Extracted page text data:

..............................

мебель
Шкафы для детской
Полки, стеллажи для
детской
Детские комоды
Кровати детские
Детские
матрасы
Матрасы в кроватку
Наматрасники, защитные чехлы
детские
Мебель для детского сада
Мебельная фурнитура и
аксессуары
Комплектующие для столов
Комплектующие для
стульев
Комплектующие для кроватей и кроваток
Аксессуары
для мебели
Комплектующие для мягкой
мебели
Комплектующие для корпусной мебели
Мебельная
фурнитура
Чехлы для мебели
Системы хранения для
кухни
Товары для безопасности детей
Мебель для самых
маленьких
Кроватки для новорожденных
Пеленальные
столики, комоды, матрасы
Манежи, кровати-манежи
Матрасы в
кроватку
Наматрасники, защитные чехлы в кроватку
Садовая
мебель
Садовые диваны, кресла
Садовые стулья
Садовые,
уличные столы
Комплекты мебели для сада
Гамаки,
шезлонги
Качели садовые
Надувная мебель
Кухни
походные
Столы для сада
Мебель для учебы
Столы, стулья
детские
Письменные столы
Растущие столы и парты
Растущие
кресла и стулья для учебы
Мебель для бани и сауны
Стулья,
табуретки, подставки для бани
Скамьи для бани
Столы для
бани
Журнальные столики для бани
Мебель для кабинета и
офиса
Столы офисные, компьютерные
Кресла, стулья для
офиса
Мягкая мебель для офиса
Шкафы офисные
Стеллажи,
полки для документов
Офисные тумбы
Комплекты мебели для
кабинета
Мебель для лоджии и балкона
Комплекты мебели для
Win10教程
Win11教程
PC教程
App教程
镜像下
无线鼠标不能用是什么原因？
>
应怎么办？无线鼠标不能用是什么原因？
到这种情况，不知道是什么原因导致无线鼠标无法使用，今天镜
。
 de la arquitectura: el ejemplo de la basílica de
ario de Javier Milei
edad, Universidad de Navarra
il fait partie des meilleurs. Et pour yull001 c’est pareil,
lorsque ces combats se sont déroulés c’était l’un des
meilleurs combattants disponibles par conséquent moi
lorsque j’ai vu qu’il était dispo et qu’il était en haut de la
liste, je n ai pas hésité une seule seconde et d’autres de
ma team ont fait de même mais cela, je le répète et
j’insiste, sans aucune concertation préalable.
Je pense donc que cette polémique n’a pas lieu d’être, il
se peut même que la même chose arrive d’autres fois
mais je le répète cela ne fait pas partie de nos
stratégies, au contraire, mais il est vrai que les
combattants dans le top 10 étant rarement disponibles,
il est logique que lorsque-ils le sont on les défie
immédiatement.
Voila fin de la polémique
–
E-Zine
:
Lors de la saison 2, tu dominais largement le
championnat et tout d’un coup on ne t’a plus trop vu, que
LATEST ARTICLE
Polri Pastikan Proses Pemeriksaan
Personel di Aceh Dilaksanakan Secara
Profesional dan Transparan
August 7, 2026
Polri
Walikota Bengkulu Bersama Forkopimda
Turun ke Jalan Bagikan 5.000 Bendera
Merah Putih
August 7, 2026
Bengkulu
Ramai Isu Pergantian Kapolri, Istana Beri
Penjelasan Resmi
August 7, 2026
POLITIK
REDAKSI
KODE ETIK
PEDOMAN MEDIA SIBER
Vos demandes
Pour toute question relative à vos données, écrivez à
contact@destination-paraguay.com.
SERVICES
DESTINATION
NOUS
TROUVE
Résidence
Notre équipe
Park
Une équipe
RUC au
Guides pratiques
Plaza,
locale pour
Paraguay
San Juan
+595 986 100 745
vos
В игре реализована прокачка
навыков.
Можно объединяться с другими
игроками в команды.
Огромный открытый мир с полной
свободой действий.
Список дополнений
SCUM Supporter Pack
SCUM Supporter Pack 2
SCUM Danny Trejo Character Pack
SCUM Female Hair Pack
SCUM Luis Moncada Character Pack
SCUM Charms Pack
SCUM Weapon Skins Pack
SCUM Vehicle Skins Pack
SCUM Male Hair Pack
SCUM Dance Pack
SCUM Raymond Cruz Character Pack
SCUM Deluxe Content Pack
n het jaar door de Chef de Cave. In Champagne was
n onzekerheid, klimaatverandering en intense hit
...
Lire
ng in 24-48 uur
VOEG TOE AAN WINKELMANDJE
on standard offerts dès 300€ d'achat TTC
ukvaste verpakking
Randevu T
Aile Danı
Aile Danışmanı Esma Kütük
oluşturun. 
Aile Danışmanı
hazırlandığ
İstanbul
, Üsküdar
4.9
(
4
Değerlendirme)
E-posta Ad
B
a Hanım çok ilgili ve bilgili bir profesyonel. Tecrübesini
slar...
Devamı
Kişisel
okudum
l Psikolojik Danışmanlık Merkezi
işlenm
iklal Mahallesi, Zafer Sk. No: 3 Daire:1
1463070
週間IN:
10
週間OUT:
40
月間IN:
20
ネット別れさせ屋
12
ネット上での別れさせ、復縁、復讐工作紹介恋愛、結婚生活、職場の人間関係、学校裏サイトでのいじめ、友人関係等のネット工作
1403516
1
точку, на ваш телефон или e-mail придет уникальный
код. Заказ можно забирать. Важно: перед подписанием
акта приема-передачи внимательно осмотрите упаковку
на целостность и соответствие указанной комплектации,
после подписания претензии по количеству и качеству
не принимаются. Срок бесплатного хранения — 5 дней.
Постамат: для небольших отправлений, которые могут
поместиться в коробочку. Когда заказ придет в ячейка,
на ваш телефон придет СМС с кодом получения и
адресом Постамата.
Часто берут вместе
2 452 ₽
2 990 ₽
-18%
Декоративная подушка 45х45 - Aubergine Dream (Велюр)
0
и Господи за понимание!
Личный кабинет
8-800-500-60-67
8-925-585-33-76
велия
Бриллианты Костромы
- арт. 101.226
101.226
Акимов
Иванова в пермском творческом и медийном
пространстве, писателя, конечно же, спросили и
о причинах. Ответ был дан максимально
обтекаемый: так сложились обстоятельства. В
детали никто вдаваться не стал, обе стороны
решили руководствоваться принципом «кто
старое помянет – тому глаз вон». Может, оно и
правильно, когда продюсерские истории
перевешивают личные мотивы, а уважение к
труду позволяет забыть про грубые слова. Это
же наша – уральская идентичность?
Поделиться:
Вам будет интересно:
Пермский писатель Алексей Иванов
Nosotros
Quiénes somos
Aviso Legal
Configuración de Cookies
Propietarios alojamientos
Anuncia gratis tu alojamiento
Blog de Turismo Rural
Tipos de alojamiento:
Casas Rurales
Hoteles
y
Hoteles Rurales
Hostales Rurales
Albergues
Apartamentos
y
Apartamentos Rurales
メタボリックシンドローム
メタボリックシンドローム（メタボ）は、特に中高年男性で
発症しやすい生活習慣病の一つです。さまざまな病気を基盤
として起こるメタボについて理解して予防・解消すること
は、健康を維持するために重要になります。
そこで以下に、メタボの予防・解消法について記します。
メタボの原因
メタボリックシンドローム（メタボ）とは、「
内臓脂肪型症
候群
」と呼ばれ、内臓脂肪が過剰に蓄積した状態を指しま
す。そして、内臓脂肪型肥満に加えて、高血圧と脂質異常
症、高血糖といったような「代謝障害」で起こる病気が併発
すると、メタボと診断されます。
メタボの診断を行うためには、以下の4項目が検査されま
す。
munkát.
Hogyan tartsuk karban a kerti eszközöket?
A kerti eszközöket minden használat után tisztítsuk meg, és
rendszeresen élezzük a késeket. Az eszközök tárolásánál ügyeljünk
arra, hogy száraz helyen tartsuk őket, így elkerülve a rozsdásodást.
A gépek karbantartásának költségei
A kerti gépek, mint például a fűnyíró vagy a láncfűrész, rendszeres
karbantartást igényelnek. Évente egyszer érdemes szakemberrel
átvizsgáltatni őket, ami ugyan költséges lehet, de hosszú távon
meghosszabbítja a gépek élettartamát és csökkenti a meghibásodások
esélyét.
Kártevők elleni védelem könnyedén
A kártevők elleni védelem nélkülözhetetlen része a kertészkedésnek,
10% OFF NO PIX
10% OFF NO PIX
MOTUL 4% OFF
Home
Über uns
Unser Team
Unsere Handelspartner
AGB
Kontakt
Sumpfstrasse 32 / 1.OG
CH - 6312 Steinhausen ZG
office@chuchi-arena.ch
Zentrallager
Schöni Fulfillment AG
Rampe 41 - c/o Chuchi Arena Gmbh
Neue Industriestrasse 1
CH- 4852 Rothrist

..............................

--- Work request ---
All that is wanted is a faithful reproduction of the line above with "Lors de la saison 2, tu dominais largement le", the line with "Список дополнений", and every line in between.

--- Solution for this exercise ---
Lors de la saison 2, tu dominais largement le
championnat et tout d’un coup on ne t’a plus trop vu, que
LATEST ARTICLE
Polri Pastikan Proses Pemeriksaan
Personel di Aceh Dilaksanakan Secara
Profesional dan Transparan
August 7, 2026
Polri
Walikota Bengkulu Bersama Forkopimda
Turun ke Jalan Bagikan 5.000 Bendera
Merah Putih
August 7, 2026
Bengkulu
Ramai Isu Pergantian Kapolri, Istana Beri
Penjelasan Resmi
August 7, 2026
POLITIK
REDAKSI
KODE ETIK
PEDOMAN MEDIA SIBER
Vos demandes
Pour toute question relative à vos données, écrivez à
contact@destination-paraguay.com.
SERVICES
DESTINATION
NOUS
TROUVE
Résidence
Notre équipe
Park
Une équipe
RUC au
Guides pratiques
Plaza,
locale pour
Paraguay
San Juan
+595 986 100 745
vos
В игре реализована прокачка
навыков.
Можно объединяться с другими
игроками в команды.
Огромный открытый мир с полной
свободой действий.
Список дополнений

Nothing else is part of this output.